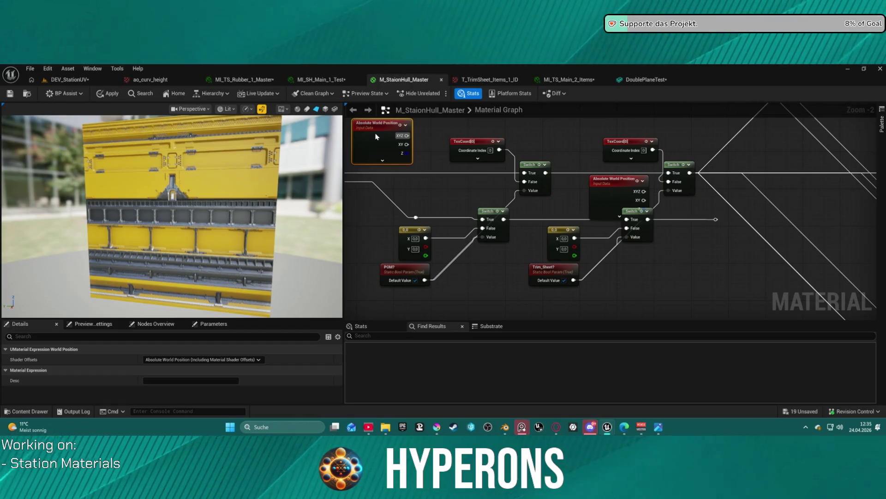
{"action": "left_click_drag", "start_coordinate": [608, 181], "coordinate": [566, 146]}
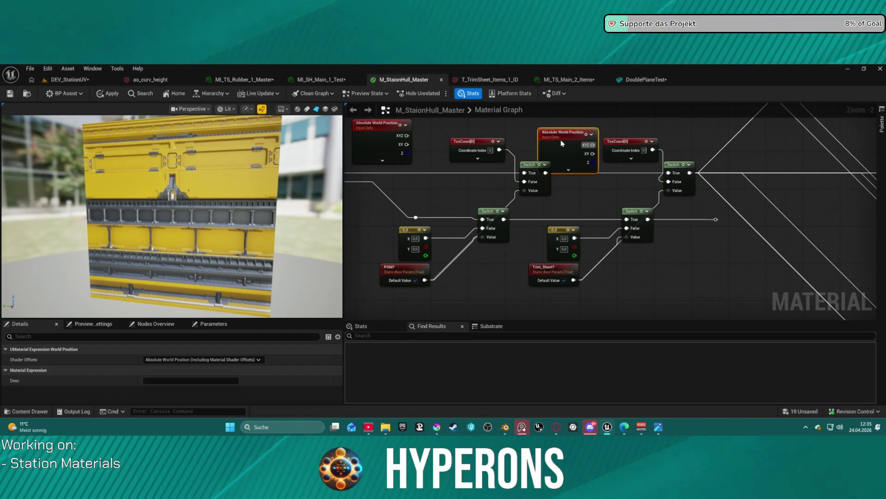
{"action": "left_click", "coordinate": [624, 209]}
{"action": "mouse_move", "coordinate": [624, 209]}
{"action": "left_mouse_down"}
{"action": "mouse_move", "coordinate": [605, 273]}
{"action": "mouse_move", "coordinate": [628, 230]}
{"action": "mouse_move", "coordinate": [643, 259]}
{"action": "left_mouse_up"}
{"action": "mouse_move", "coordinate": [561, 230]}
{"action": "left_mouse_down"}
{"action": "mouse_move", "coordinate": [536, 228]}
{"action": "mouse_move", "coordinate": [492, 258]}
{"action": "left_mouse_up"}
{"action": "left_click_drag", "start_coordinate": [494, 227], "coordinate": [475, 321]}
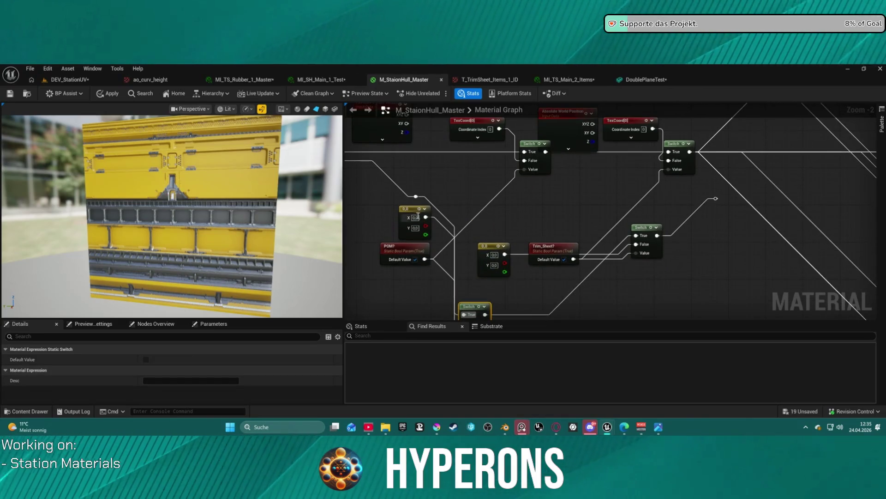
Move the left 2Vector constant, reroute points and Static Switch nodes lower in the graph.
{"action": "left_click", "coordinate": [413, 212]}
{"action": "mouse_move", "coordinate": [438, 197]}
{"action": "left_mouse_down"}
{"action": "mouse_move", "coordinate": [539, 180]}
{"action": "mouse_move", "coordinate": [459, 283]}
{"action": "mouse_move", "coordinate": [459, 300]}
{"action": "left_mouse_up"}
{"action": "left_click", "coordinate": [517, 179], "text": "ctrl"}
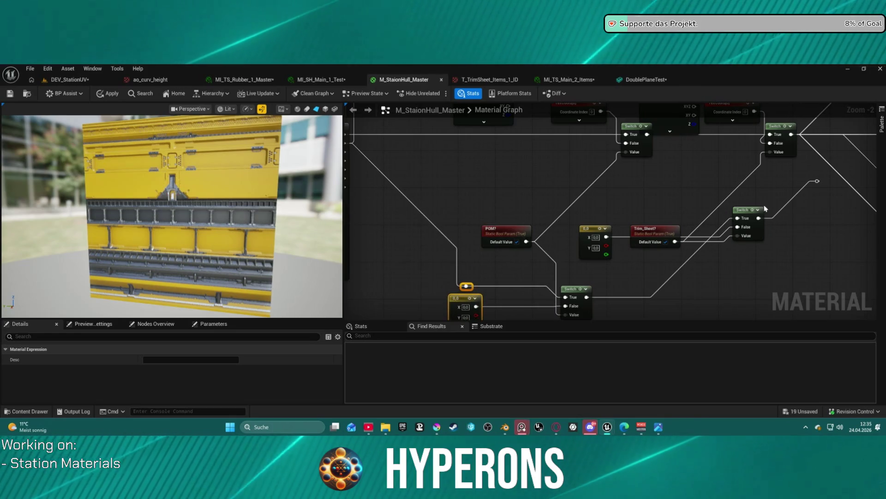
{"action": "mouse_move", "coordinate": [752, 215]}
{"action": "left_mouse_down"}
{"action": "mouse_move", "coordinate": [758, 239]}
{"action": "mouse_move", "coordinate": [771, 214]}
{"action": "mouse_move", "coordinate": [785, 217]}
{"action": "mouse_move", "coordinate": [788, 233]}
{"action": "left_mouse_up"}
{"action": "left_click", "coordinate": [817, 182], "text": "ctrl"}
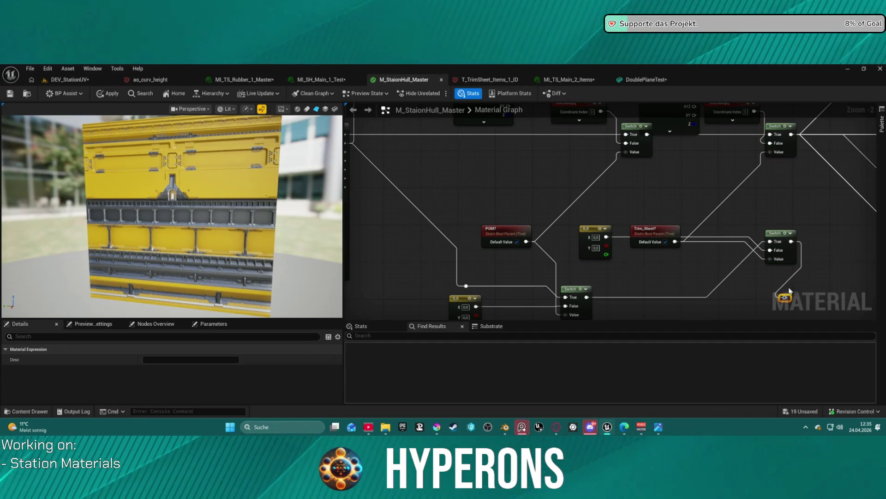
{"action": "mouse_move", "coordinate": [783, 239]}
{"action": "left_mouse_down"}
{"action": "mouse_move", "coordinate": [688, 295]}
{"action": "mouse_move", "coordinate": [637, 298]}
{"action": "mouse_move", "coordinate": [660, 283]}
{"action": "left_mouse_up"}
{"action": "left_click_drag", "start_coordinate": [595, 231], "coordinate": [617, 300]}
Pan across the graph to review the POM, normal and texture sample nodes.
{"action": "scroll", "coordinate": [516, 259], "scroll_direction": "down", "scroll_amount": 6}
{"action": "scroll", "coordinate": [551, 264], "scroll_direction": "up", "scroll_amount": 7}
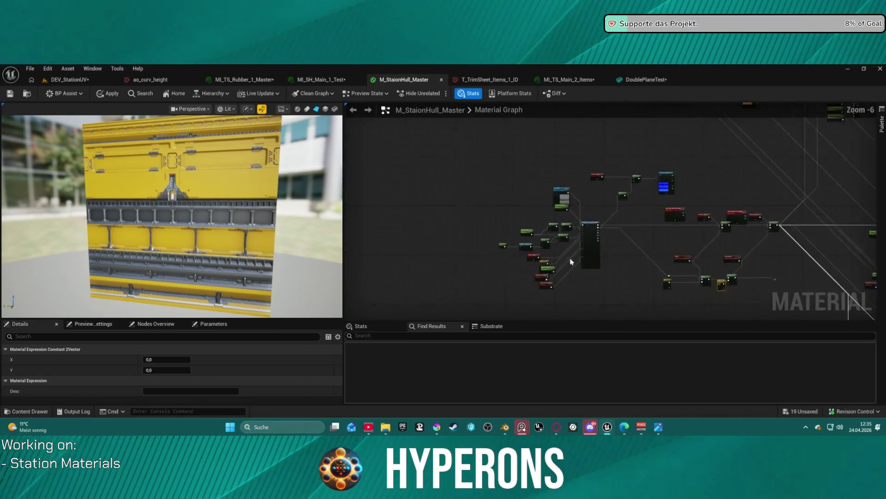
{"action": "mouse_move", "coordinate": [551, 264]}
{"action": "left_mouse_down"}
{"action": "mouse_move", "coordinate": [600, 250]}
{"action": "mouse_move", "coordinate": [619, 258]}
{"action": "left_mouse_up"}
——————————
▶ _DIRECTIONS FOR THIS TASK_
Exclude images. Return the data above verbatim.

▶ _EXERCISE OUTPUT_
{"action": "left_click_drag", "start_coordinate": [608, 181], "coordinate": [566, 146]}
{"action": "left_click", "coordinate": [624, 209]}
{"action": "mouse_move", "coordinate": [624, 209]}
{"action": "left_mouse_down"}
{"action": "mouse_move", "coordinate": [605, 273]}
{"action": "mouse_move", "coordinate": [628, 230]}
{"action": "mouse_move", "coordinate": [643, 259]}
{"action": "left_mouse_up"}
{"action": "mouse_move", "coordinate": [561, 230]}
{"action": "left_mouse_down"}
{"action": "mouse_move", "coordinate": [536, 228]}
{"action": "mouse_move", "coordinate": [492, 258]}
{"action": "left_mouse_up"}
{"action": "left_click_drag", "start_coordinate": [494, 227], "coordinate": [475, 321]}
Move the left 2Vector constant, reroute points and Static Switch nodes lower in the graph.
{"action": "left_click", "coordinate": [413, 212]}
{"action": "mouse_move", "coordinate": [438, 197]}
{"action": "left_mouse_down"}
{"action": "mouse_move", "coordinate": [539, 180]}
{"action": "mouse_move", "coordinate": [459, 283]}
{"action": "mouse_move", "coordinate": [459, 300]}
{"action": "left_mouse_up"}
{"action": "left_click", "coordinate": [517, 179], "text": "ctrl"}
{"action": "mouse_move", "coordinate": [752, 215]}
{"action": "left_mouse_down"}
{"action": "mouse_move", "coordinate": [758, 239]}
{"action": "mouse_move", "coordinate": [771, 214]}
{"action": "mouse_move", "coordinate": [785, 217]}
{"action": "mouse_move", "coordinate": [788, 233]}
{"action": "left_mouse_up"}
{"action": "left_click", "coordinate": [817, 182], "text": "ctrl"}
{"action": "mouse_move", "coordinate": [783, 239]}
{"action": "left_mouse_down"}
{"action": "mouse_move", "coordinate": [688, 295]}
{"action": "mouse_move", "coordinate": [637, 298]}
{"action": "mouse_move", "coordinate": [660, 283]}
{"action": "left_mouse_up"}
{"action": "left_click_drag", "start_coordinate": [595, 231], "coordinate": [617, 300]}
Pan across the graph to review the POM, normal and texture sample nodes.
{"action": "scroll", "coordinate": [516, 259], "scroll_direction": "down", "scroll_amount": 6}
{"action": "scroll", "coordinate": [551, 264], "scroll_direction": "up", "scroll_amount": 7}
{"action": "mouse_move", "coordinate": [551, 264]}
{"action": "left_mouse_down"}
{"action": "mouse_move", "coordinate": [600, 250]}
{"action": "mouse_move", "coordinate": [619, 258]}
{"action": "left_mouse_up"}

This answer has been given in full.